Abstract
In the field of artificial intelligence, a combination of scale in data and model capacity enabled by un-supervised learning has led to major advances in representation learning and statistical generation. In the life sciences, the anticipated growth of sequencing promises unprecedented data on natural sequence diversity. Protein language modeling at the scale of evolution is a logical step toward predictive and generative artificial intelligence for biology. To this end we use unsupervised learning to train a deep contextual language model on 86 billion amino acids across 250 million protein sequences spanning evolutionary diversity. The resulting model contains information about biological properties in its representations. The representations are learned from sequence data alone. The learned representation space has a multi-scale organization reflecting structure from the level of biochemical properties of amino acids to remote homology of proteins. Information about secondary and tertiary structure is encoded in the representations and can be identified by linear projections. Representation learning produces features that generalize across a range of applications, enabling state-of-the-art supervised prediction of mutational effect and secondary structure, and improving state-of-the-art features for long-range contact prediction.
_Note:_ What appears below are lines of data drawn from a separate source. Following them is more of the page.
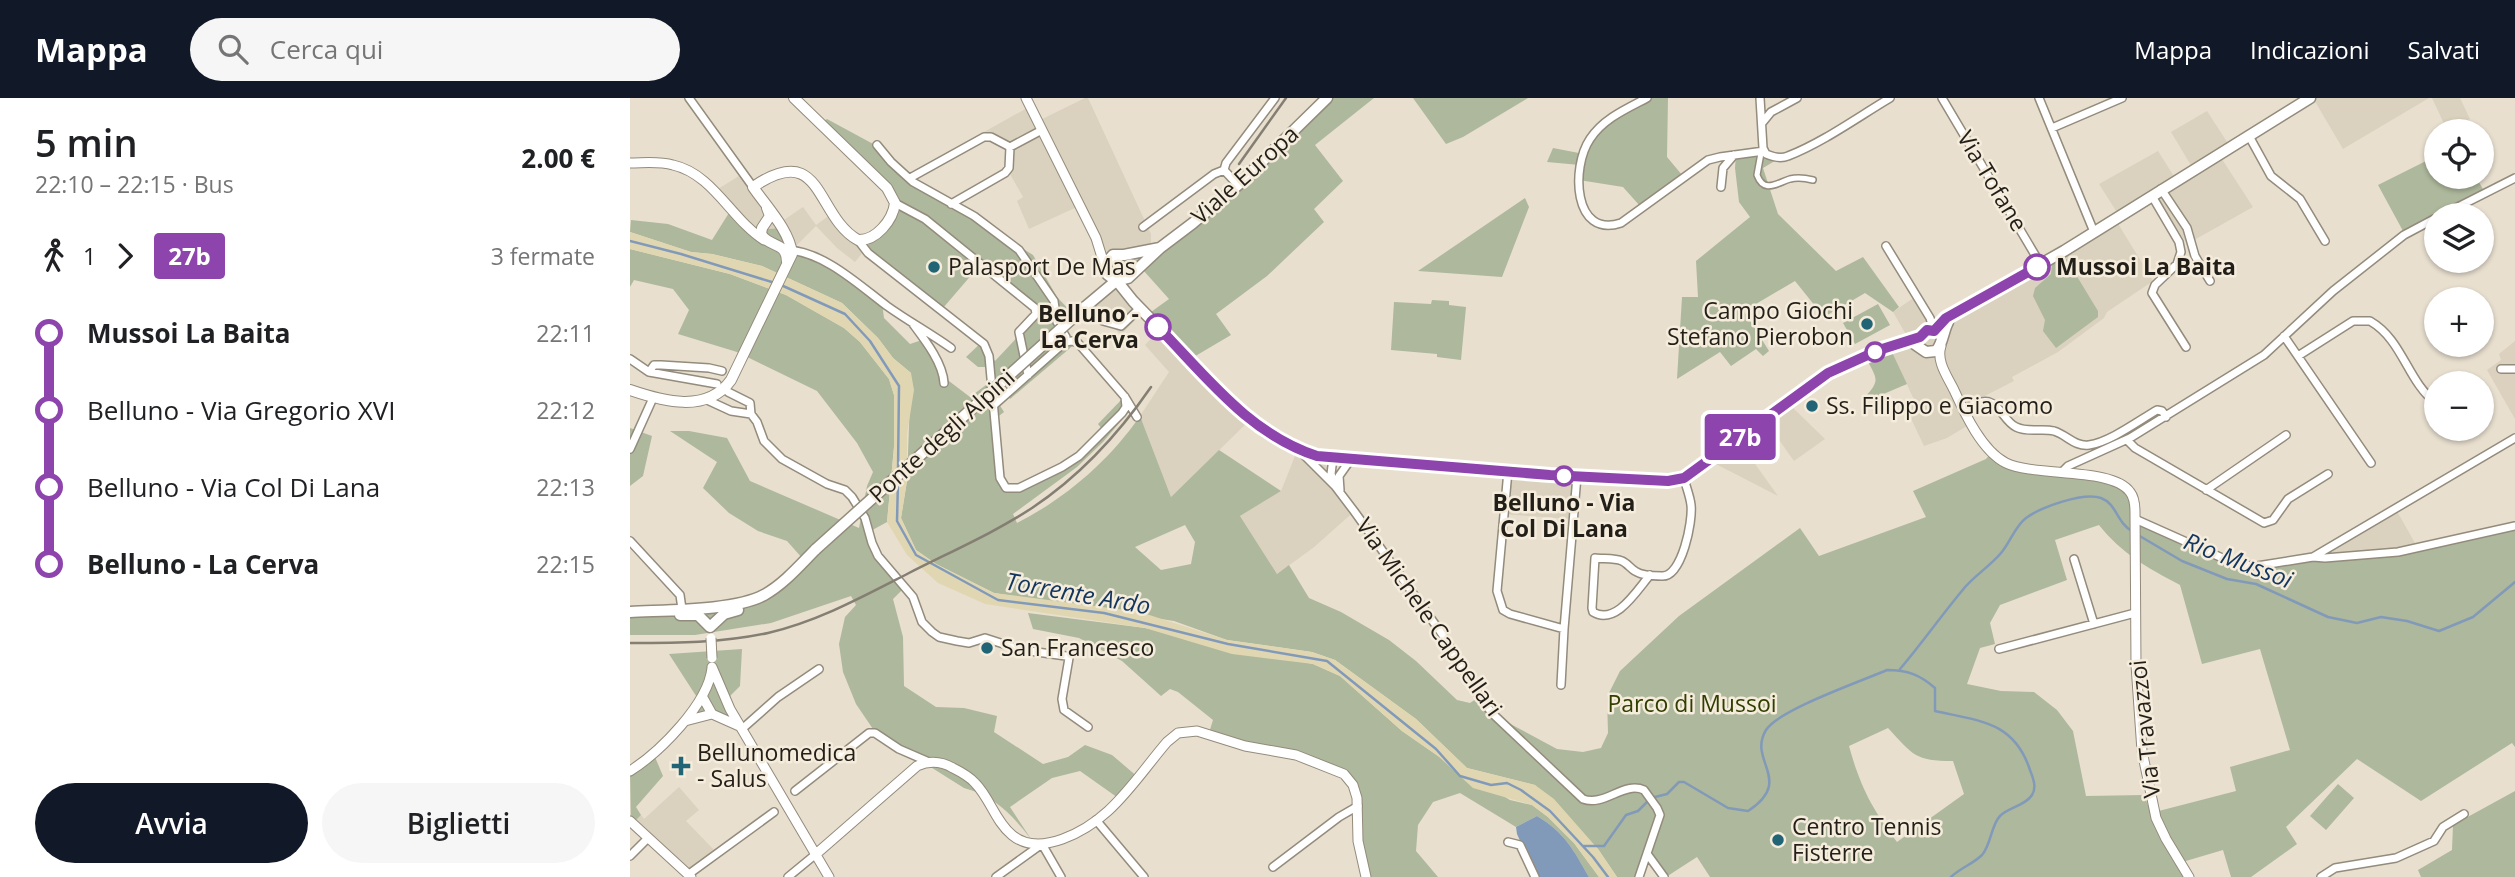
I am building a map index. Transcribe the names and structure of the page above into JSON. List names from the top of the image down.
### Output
{
  "streets": {
    "main road": ["Viale Europa", "Ponte degli Alpini"],
    "street": ["Via Tofane", "Via Michele Cappellari", "Via Travazzoi"]
  },
  "crossings": [
    ["Viale Europa", "Ponte degli Alpini"]
  ],
  "water": ["Rio Mussoi", "Torrente Ardo"],
  "parks": ["Parco di Mussoi"],
  "places": {
    "other": [
      "Palasport De Mas",
      "Mussoi La Baita",
      "Campo Giochi Stefano Pierobon",
      "Belluno - La Cerva",
      "Ss. Filippo e Giacomo",
      "Belluno - Via Col Di Lana",
      "San Francesco",
      "Centro Tennis Fisterre"
    ],
    "health": ["Bellunomedica - Salus"]
  },
  "lines": ["bus line 27b"],
  "page": {
    "header": "Mappa",
    "search": "Cerca qui",
    "nav": ["Mappa", "Indicazioni", "Salvati"],
    "heading": ["5 min", "22:10 – 22:15 · Bus", "2.00 €"],
    "on_map": "27b",
    "map_buttons": ["+", "−"],
    "legs": ["1", "27b", "3 fermate"],
    "list": [
      {
        "name": "Mussoi La Baita",
        "value": "22:11"
      },
      {
        "name": "Belluno - Via Gregorio XVI",
        "value": "22:12"
      },
      {
        "name": "Belluno - Via Col Di Lana",
        "value": "22:13"
      },
      {
        "name": "Belluno - La Cerva",
        "value": "22:15"
      }
    ],
    "buttons": ["Avvia", "Biglietti"]
  }
}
Competing Interest Statement
The authors have declared no competing interest.
Footnotes
↵† Work performed while at Facebook AI Research
v4 (Dec 2020): Paper revised to include (a) ESM1-b model and hyperparameter optimization; (b) evaluation on structural split datasets at family, superfamily, and fold levels. v3 (Aug 2020): Paper thoroughly revised, with improved results and updated methodology. Main changes: (a) improved pre-training setup and experimental results studying sequence diversity; (b) additional benchmarks on remote homology detection, secondary structure prediction, contact prediction, and mutational effects; (c) combination of pretraining features and classical features for secondary structure and contact prediction.